*** Block opens ***

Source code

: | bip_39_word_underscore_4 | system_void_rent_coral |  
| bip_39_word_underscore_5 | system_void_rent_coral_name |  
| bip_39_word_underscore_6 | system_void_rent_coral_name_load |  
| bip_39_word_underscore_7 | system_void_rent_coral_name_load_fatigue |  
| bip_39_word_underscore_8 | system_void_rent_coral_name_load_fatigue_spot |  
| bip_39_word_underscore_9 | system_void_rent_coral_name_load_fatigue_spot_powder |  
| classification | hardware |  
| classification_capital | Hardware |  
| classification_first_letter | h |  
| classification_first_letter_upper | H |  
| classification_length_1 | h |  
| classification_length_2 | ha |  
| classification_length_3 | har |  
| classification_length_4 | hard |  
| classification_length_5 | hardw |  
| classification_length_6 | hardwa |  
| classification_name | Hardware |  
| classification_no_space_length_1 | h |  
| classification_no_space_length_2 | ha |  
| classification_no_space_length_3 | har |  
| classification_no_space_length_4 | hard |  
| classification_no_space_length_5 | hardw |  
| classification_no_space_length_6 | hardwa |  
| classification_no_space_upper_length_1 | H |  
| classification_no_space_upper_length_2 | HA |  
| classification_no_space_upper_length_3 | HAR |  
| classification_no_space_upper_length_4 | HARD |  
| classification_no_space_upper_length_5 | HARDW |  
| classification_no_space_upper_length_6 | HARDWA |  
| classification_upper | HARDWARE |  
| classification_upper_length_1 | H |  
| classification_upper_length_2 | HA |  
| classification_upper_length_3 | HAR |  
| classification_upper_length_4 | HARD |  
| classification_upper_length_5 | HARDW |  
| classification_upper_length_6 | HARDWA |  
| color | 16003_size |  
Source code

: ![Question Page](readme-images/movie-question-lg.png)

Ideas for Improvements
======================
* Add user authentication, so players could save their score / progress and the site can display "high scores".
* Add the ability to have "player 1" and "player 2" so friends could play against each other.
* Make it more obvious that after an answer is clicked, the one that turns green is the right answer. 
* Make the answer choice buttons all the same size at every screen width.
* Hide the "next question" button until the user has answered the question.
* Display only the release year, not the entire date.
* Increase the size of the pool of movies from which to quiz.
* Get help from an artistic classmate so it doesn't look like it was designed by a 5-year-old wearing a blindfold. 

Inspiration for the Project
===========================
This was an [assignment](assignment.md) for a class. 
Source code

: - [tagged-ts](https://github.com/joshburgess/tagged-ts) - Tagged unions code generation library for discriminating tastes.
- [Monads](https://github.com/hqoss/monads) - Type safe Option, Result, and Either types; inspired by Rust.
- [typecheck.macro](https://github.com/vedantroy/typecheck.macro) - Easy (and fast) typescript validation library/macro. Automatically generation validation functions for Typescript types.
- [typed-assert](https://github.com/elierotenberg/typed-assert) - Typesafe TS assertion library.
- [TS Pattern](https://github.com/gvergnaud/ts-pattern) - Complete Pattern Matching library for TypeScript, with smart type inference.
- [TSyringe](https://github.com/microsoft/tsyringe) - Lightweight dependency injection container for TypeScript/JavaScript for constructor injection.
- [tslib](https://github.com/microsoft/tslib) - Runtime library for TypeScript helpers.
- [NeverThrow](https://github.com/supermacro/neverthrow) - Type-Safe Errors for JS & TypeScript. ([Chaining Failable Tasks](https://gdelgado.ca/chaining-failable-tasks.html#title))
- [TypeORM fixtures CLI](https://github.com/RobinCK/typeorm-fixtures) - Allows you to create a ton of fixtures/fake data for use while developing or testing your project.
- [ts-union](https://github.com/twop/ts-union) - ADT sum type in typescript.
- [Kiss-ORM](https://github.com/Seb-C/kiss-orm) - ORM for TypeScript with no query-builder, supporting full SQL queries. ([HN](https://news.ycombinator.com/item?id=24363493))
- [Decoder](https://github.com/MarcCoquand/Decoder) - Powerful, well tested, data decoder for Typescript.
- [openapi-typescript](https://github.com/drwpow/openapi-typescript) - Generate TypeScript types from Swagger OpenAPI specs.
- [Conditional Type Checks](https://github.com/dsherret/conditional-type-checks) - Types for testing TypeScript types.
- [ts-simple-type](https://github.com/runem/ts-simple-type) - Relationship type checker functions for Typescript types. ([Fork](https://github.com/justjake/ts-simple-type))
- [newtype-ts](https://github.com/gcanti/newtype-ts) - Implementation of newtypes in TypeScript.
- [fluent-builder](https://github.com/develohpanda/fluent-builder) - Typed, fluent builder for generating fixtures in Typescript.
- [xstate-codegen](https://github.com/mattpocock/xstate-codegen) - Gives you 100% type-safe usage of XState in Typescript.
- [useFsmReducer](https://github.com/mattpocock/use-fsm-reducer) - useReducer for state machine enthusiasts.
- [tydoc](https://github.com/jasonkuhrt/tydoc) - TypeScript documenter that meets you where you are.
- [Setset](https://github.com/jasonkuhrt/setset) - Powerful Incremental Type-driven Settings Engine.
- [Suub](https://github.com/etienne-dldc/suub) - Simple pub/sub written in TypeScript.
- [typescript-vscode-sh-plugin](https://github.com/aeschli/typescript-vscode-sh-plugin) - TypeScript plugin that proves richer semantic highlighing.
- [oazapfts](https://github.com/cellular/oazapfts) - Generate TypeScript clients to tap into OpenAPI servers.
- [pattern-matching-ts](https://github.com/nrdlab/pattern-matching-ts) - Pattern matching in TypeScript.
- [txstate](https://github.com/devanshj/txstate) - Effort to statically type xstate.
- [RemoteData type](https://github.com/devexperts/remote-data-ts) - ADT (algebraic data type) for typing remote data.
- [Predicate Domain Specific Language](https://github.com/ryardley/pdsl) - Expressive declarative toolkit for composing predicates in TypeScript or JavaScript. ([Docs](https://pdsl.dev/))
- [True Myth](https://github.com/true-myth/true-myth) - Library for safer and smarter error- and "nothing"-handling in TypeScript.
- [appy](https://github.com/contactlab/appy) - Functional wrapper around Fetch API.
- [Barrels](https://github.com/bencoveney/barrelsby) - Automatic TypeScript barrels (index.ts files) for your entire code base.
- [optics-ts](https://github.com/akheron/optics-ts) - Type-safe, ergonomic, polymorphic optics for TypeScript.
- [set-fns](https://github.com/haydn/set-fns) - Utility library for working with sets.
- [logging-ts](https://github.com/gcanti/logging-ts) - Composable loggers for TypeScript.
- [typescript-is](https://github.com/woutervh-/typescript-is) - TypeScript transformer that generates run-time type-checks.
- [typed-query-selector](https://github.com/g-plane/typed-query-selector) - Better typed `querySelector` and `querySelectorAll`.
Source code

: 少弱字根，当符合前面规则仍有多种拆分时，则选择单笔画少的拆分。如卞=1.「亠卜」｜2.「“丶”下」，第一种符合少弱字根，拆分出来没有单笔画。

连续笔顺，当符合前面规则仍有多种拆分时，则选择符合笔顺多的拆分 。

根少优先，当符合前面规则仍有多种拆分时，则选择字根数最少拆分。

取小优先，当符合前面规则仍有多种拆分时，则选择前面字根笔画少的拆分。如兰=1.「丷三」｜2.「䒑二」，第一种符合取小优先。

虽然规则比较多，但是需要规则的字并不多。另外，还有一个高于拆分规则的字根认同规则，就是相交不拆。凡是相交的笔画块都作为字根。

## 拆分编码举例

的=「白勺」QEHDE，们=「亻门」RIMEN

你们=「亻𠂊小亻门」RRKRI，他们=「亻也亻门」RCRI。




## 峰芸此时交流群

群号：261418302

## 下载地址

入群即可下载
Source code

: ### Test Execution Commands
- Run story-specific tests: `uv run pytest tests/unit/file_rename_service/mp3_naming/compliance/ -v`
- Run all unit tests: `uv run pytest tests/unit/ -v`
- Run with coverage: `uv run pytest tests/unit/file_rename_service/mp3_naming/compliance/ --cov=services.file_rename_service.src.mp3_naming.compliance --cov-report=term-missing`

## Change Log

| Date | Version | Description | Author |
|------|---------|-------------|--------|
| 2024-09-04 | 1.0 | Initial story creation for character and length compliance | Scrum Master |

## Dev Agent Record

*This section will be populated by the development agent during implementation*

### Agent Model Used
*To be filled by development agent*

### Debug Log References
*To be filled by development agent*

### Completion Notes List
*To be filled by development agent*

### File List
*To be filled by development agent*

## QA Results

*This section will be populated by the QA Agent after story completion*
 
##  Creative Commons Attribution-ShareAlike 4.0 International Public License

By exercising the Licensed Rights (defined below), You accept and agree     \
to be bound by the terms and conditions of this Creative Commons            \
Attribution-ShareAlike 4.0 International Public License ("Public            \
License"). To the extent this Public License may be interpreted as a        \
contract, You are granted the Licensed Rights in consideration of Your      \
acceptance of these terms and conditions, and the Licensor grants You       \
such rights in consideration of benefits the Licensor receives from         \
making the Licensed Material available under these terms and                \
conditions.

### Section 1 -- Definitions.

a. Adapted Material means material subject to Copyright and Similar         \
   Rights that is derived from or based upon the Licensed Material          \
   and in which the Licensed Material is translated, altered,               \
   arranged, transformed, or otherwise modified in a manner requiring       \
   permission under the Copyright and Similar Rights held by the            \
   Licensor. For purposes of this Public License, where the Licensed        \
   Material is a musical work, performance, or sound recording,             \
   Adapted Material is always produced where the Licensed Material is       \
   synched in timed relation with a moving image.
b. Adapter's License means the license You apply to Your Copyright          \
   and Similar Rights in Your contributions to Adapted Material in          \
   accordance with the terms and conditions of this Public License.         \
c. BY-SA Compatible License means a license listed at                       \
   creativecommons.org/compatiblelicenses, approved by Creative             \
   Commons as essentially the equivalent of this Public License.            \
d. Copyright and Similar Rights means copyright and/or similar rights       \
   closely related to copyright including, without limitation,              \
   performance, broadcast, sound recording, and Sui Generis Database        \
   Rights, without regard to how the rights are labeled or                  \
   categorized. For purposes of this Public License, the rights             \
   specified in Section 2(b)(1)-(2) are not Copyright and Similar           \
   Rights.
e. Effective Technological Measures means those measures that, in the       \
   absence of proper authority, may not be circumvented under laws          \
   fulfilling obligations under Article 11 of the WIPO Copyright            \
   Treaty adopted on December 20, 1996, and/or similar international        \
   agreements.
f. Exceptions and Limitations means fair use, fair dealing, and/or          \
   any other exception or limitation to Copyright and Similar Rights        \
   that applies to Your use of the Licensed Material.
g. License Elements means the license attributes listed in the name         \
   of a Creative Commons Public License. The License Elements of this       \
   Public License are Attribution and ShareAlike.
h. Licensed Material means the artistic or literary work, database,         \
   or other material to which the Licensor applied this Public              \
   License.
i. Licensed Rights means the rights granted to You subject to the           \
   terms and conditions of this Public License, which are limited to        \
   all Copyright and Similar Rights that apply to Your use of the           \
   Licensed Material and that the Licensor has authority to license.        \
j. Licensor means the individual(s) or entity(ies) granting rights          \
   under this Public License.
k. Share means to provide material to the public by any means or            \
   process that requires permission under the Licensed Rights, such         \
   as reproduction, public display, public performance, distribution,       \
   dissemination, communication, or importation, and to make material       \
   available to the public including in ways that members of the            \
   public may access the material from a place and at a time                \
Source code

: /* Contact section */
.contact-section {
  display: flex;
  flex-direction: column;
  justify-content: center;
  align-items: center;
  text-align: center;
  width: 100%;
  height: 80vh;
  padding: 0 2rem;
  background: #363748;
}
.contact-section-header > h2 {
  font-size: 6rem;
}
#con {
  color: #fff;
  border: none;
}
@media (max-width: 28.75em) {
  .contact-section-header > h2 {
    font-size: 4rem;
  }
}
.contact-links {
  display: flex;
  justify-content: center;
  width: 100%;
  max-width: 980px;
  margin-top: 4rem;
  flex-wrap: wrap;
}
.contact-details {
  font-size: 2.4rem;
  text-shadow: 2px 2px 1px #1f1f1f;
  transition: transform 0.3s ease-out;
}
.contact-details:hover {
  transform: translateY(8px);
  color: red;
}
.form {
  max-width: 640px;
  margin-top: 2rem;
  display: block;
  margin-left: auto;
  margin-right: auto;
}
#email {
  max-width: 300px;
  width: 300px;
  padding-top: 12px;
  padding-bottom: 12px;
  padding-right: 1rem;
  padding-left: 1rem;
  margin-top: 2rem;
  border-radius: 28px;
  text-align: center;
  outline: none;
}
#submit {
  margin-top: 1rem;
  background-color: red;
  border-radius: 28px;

*** Block closes ***

What the task requires: Read through the material above, and whenever a line contains "Creative", copy it.

Answer for this exercise:
##  Creative Commons Attribution-ShareAlike 4.0 International Public License
to be bound by the terms and conditions of this Creative Commons            \
   creativecommons.org/compatiblelicenses, approved by Creative             \
   of a Creative Commons Public License. The License Elements of this       \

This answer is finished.